• [Task details]
In the items below, copy out exactly the stretch from the line containing "right hip: (567, 461, -3)" through the line containing "left ankle: (832, 576, 25)", with both of those lines included.
★ ★ ★ ★ ★
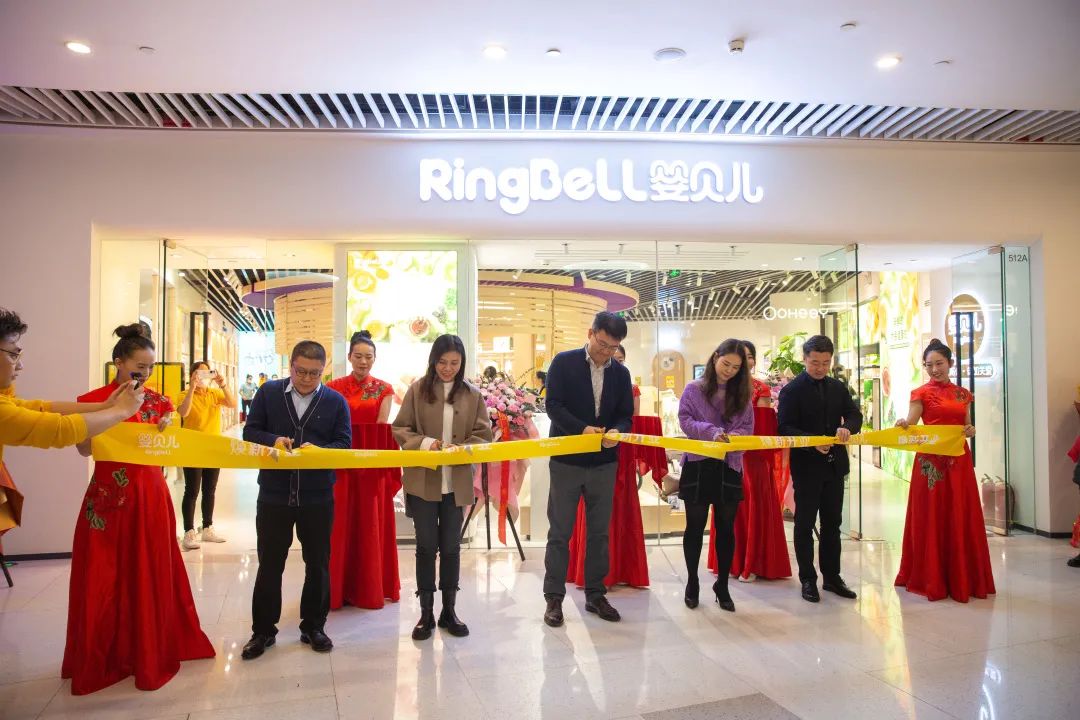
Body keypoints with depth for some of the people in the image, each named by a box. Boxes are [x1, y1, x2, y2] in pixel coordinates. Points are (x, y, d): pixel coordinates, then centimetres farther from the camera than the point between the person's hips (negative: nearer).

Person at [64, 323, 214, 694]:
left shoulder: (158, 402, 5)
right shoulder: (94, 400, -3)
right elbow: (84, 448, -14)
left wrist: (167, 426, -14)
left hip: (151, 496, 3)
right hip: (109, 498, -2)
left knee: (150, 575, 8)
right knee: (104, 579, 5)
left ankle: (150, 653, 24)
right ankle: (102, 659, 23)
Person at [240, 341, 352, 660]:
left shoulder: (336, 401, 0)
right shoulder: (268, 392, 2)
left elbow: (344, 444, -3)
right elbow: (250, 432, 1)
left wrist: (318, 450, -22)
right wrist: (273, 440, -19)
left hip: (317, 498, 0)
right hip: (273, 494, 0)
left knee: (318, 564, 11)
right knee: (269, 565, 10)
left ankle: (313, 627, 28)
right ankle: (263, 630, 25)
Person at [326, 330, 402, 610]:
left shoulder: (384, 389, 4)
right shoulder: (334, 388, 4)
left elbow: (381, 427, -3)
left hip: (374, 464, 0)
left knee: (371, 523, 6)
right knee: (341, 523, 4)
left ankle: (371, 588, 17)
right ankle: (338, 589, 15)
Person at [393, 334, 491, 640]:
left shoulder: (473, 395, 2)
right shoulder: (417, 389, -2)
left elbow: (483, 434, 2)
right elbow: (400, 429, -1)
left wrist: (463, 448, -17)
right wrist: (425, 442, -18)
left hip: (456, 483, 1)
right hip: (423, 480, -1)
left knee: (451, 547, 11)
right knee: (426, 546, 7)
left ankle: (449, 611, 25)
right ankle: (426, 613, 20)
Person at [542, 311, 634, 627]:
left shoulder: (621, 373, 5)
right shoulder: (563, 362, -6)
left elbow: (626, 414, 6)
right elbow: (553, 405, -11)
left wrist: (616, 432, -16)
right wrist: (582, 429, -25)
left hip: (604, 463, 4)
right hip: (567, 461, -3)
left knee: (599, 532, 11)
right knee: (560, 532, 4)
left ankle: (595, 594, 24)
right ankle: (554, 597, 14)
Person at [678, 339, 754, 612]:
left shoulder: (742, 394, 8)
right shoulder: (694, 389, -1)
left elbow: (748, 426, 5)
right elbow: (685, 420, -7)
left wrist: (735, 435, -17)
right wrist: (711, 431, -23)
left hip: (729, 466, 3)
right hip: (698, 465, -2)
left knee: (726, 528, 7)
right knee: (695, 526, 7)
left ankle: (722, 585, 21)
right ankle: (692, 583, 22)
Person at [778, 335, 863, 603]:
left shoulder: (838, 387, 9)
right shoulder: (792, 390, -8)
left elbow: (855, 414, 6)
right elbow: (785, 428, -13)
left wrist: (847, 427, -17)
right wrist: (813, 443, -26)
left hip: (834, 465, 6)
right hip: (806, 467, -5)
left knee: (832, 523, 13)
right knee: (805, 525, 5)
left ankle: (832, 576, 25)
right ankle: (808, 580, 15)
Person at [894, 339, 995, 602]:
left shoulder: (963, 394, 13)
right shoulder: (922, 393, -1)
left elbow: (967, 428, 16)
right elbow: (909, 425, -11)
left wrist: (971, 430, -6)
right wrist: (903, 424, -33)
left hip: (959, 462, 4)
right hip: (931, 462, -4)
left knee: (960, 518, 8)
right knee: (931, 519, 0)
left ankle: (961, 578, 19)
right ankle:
★ ★ ★ ★ ★
• [Output for this exercise]
right hip: (567, 461, -3)
left knee: (599, 532, 11)
right knee: (560, 532, 4)
left ankle: (595, 594, 24)
right ankle: (554, 597, 14)
Person at [678, 339, 754, 612]:
left shoulder: (742, 394, 8)
right shoulder: (694, 389, -1)
left elbow: (748, 426, 5)
right elbow: (685, 420, -7)
left wrist: (735, 435, -17)
right wrist: (711, 431, -23)
left hip: (729, 466, 3)
right hip: (698, 465, -2)
left knee: (726, 528, 7)
right knee: (695, 526, 7)
left ankle: (722, 585, 21)
right ankle: (692, 583, 22)
Person at [778, 335, 863, 603]:
left shoulder: (838, 387, 9)
right shoulder: (792, 390, -8)
left elbow: (855, 414, 6)
right elbow: (785, 428, -13)
left wrist: (847, 427, -17)
right wrist: (813, 443, -26)
left hip: (834, 465, 6)
right hip: (806, 467, -5)
left knee: (832, 523, 13)
right knee: (805, 525, 5)
left ankle: (832, 576, 25)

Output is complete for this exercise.